My biggest learning is not to live in fear of money.
Money is not to be feared - to each person, it's a vehicle to provide for life.
There's a few hard truths that come with living in a world full of wonderful objects and experiences that cost.
At certain times in life, these things are affordable and at other times, they're not. It's important to be really clear on when they're not, and not pine for them.
4. What do you know about money now that you wish you'd known sooner?
That money is a 'vehicle' to get me places in life, not a medal.
If someone has lots of money, it doesn't make them more important.
People can be driven by money to the point where they take on work they don't care about and eventually feel like a sell-out.
Learning to live on less and not live in want can take a long time to learn.
I think it’s helpful to think about money at some point in life, decide how you want it to feature and work from there.
5. A recent purchase you consider was value for money?
I've not made any big purchases in the last eighteen months. I've spent money on studies and getting registered as a real estate salesperson.
I'd say that's the best $1500 I've spent in a while.
It's been tough times in the COVID-19 era of 2020 and 2021. I've changed careers and had ups and downs in terms of financial stability.
There were some moments when I thought my only option was to sell our home and rent to relieve financial stress.
6. What's your preferred form of investment and why?
I’m a big believer in long-term investment.
Low interest rates don't provide a great return right now, but they still provide options to put money aside where it can't be touched.
I think property is a great way for people to grow wealth and create a passive income. But it does require a deposit or some equity upfront (and often requires cash injections).

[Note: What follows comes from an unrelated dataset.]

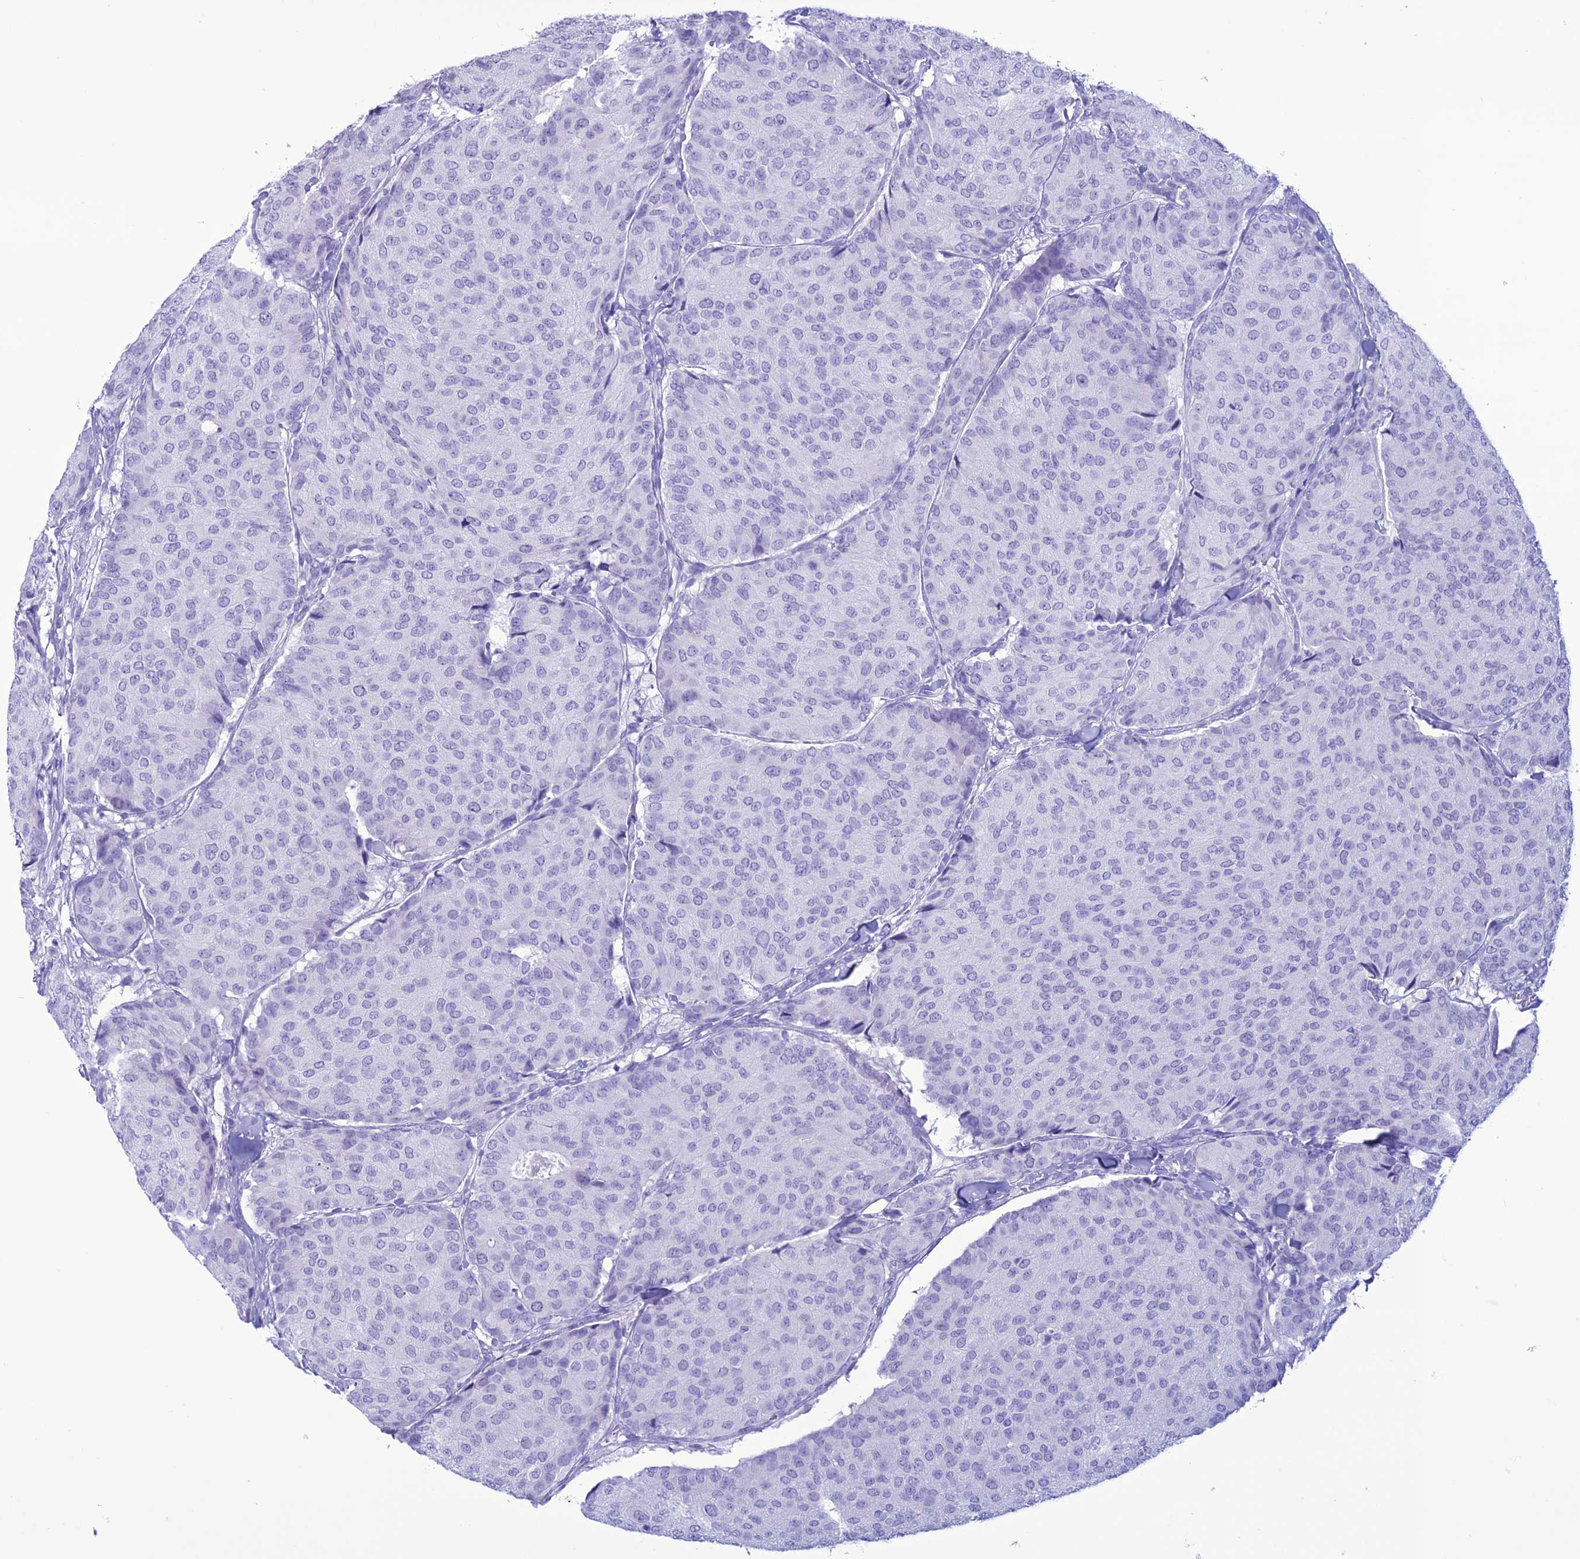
{"staining": {"intensity": "negative", "quantity": "none", "location": "none"}, "tissue": "breast cancer", "cell_type": "Tumor cells", "image_type": "cancer", "snomed": [{"axis": "morphology", "description": "Duct carcinoma"}, {"axis": "topography", "description": "Breast"}], "caption": "DAB immunohistochemical staining of human breast cancer (intraductal carcinoma) exhibits no significant staining in tumor cells.", "gene": "MZB1", "patient": {"sex": "female", "age": 75}}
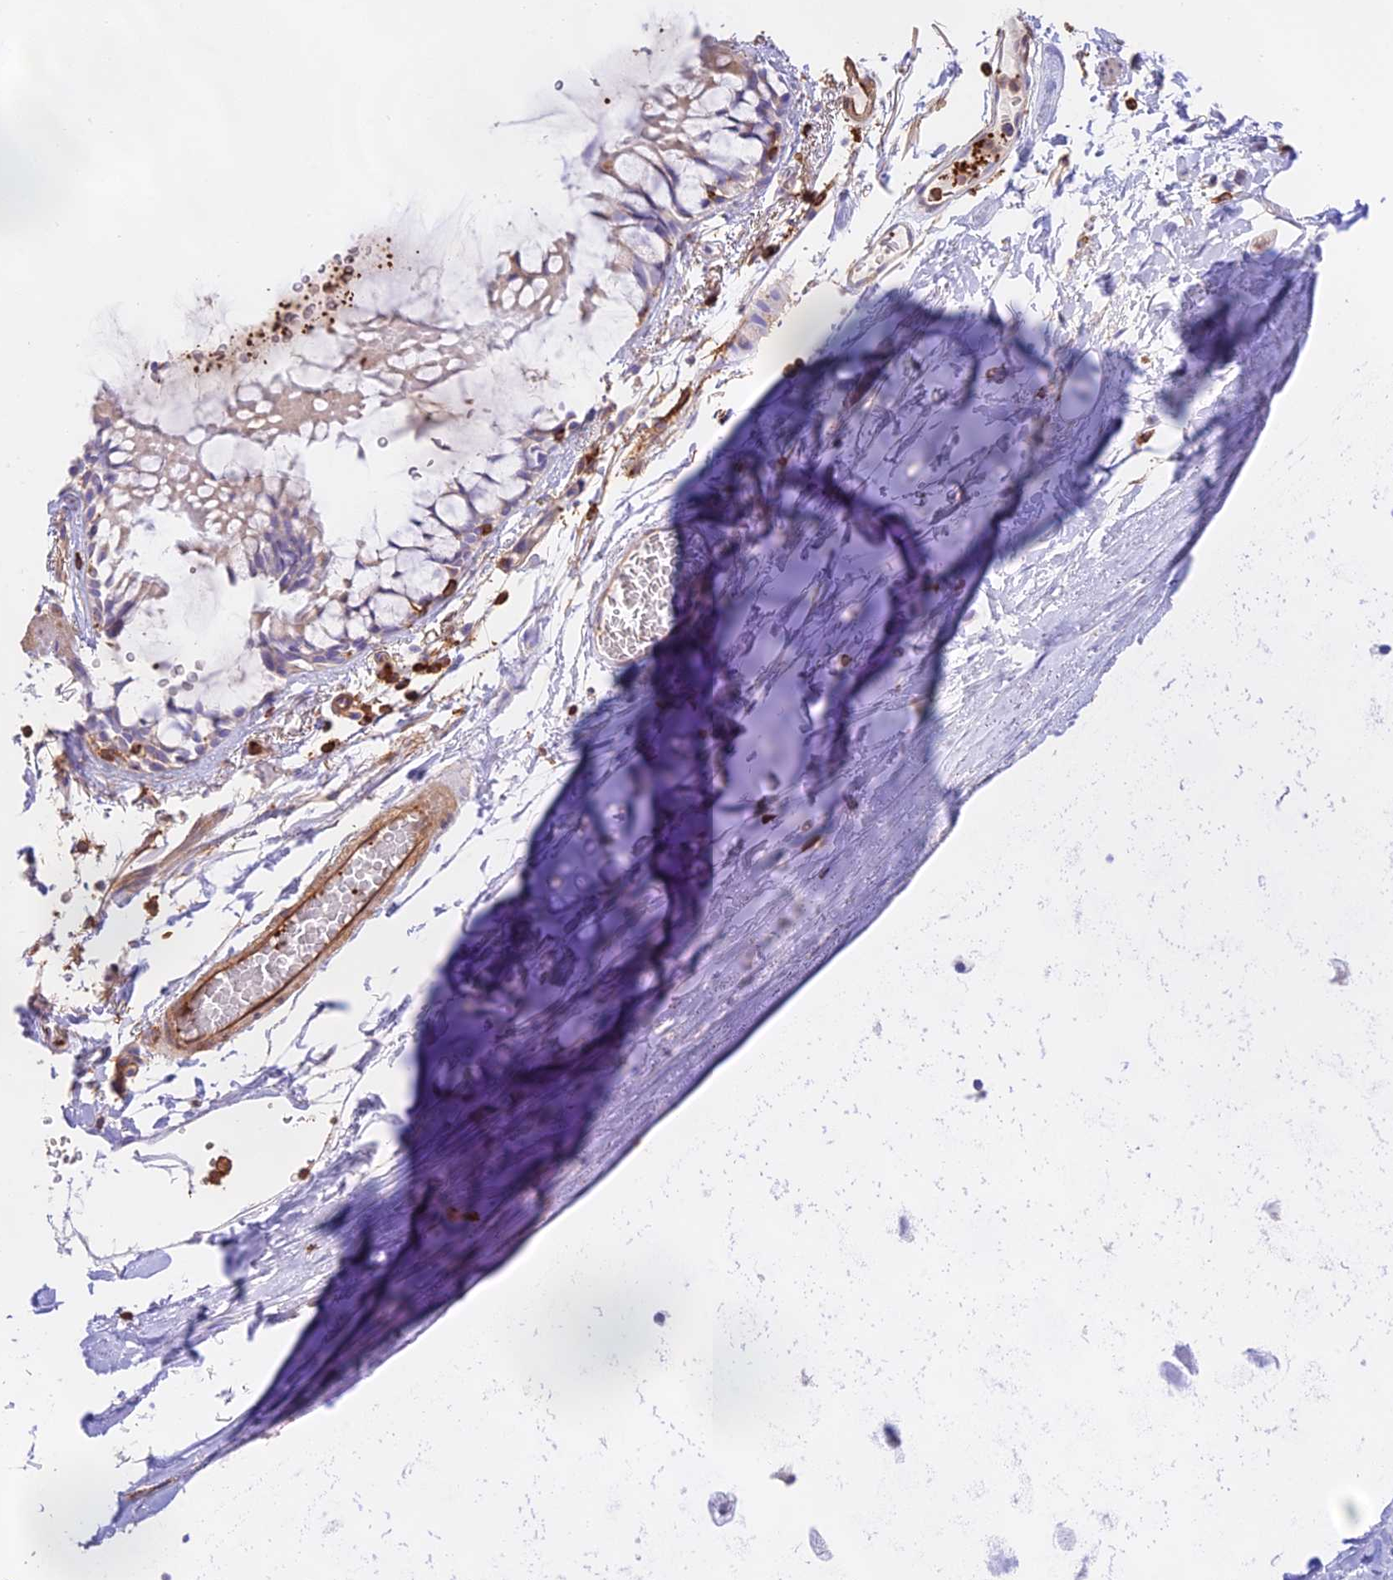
{"staining": {"intensity": "weak", "quantity": "<25%", "location": "cytoplasmic/membranous"}, "tissue": "bronchus", "cell_type": "Respiratory epithelial cells", "image_type": "normal", "snomed": [{"axis": "morphology", "description": "Normal tissue, NOS"}, {"axis": "topography", "description": "Cartilage tissue"}], "caption": "The histopathology image shows no significant expression in respiratory epithelial cells of bronchus.", "gene": "DENND1C", "patient": {"sex": "male", "age": 63}}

I was fortunate to buy a house at a young age. As I wasn't paying rent, my asset made me money. I've personally bought and sold more than half a dozen homes in my life and have always made money from them.
Property (whether it's buying a home or a rental) is definitely a way to make money grow. As a freelancer, there were a few years where my house made more money than I did.
7. What's your best saving tip?
To simply save.
Whether it's 10 percent or $100 per week, save something consistently.
If there's credit card debt, pay it off. There's no point paying interest on credit cards - it's a massive waste of money.
8. What's the best money advice someone's ever given you?
It's easy for people to spout off what they know, but not always helpful.
I don't want to take away my kids' opportunity to live and learn from their own choices. With them, it’s about me recognising the difference between a growth moment and a choice that may impact them greatly.
In my work, the subject of value comes up a great deal - and value is often in the eye of the beholder.
We're asking buyers all the time to weigh up a property's value - generally with respect to the market.
But it becomes more about how much it's worth to them, in regards to how long they've been looking and how many they’ve missed out on - and what their budget is.
The views expressed in this article are personal and are not professional financial advice.